Whether or not the assessment results in a change of date of birth, the ‘Age assessment Information Sharing/Outcome’ form should be completed by the assessing worker. The form should be saved in the young person’s record. This form requires an ‘implementation date’ to be recorded. This is the date any change in age will be acted on; it may be different from the date the assessment is ‘signed off’.


4. Representations and Complaints Received after the Assessment has been Signed Off

The assessment process, including the early participation of an advocate, should allow the person being assessed to take part, clarify misconceptions and explain apparent inconsistencies or concerns about credibility. At the time the report is signed off, the social workers and lead manager should be satisfied that all relevant information was carefully considered. If complaints or representations are received after the process is complete a decision will need to be taken as to whether to continue to give a service, or withdraw services, as indicated by the assessment, while the complaint is investigated.
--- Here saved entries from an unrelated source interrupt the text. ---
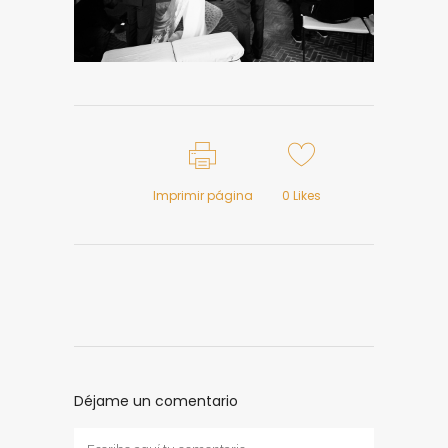
Imprimir página
0
Likes
Déjame un comentario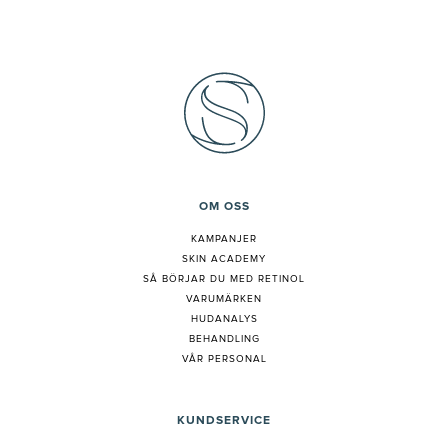
OM OSS
KAMPANJER
SKIN ACADEMY
S
Å BÖRJAR DU MED RETINOL
VARUMÄRKEN
HUDANALYS
BEHANDLING
VÅR PERSONAL
KUNDSERVICE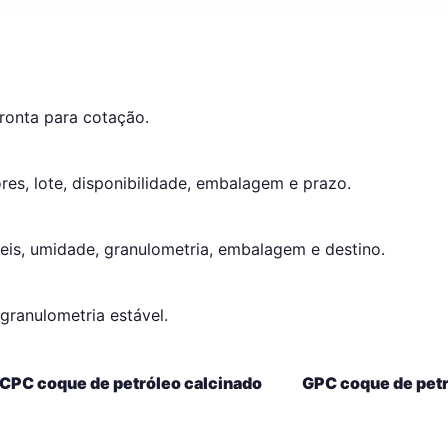
ronta para cotação.
res, lote, disponibilidade, embalagem e prazo.
eis, umidade, granulometria, embalagem e destino.
granulometria estável.
CPC coque de petróleo calcinado
GPC coque de petr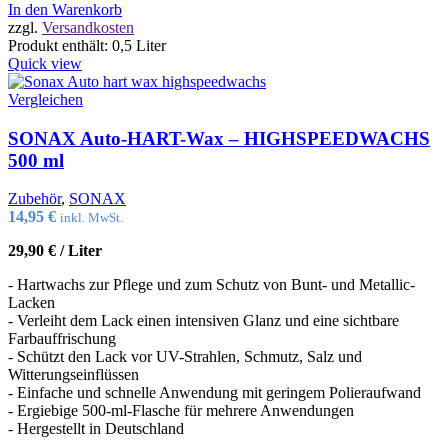
In den Warenkorb
zzgl.
Versandkosten
Produkt enthält: 0,5
Liter
Quick view
Vergleichen
SONAX Auto-HART-Wax – HIGHSPEEDWACHS
500 ml
Zubehör
,
SONAX
14,95
€
inkl. MwSt.
29,90
€
/
Liter
- Hartwachs zur Pflege und zum Schutz von Bunt- und Metallic-
Lacken
- Verleiht dem Lack einen intensiven Glanz und eine sichtbare
Farbauffrischung
- Schützt den Lack vor UV-Strahlen, Schmutz, Salz und
Witterungseinflüssen
- Einfache und schnelle Anwendung mit geringem Polieraufwand
- Ergiebige 500-ml-Flasche für mehrere Anwendungen
- Hergestellt in Deutschland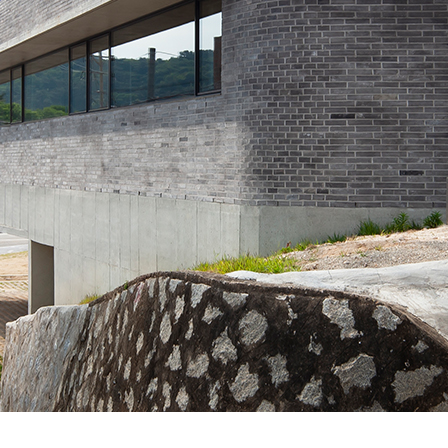
SPACE 소개
공지사항
기사문의
광고문의
Contact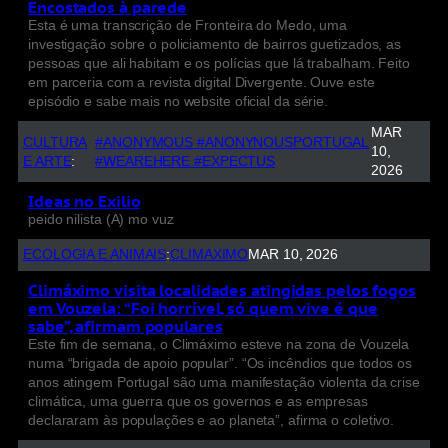
Encostados à parede
Esta é uma transcrição de Fronteira do Medo, uma
investigação sobre o policiamento de bairros guetizados, as
pessoas que ali habitam e os polícias que lá trabalham. Feito
em parceria com a revista digital Divergente. Ouve este
episódio e sabe mais no website oficial da série.
MAR
CULTURA
#ANONYMOUS #ANONYNOUSPORTUGAL
10,
E ARTE
:
#WEAREHERE #EXPECTUS
2026
Ideas no Exilio
peido nilista (A) mo vuz
ECOLOGIA E ANIMAIS
:
CLIMAXIMO
MAR 10, 2026
Climáximo visita localidades atingidas pelos fogos
em Vouzela: “Foi horrível, só quem vive é que
sabe”, afirmam populares
Este fim de semana, o Climáximo esteve na zona de Vouzela
numa “brigada de apoio popular”. “Os incêndios que todos os
anos atingem Portugal são uma manifestação violenta da crise
climática, uma guerra que os governos e as empresas
declararam às populações e ao planeta”, afirma o coletivo.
Additional information not available at the time of the assessment is sometimes provided to support a complaint. This can include paediatric assessment or the decision of an Asylum and Immigration Tribunal. Such evidence should be considered and if a decision is taken not to use it, this should be recorded.

An age assessment can only be challenged for up to 3 months following the completion date. If a new assessment is undertaken the right to challenge will begin again.


5. Supporting Documents

Please see Documents Library.

  • Appendix 1: Initial Age Assessment Form;
  • Appendix 2: Age Assessment Form;
  • Appendix 3: Good Practice Documents ADCS;
  • Appendix 4: Information Sharing/Outcome Form.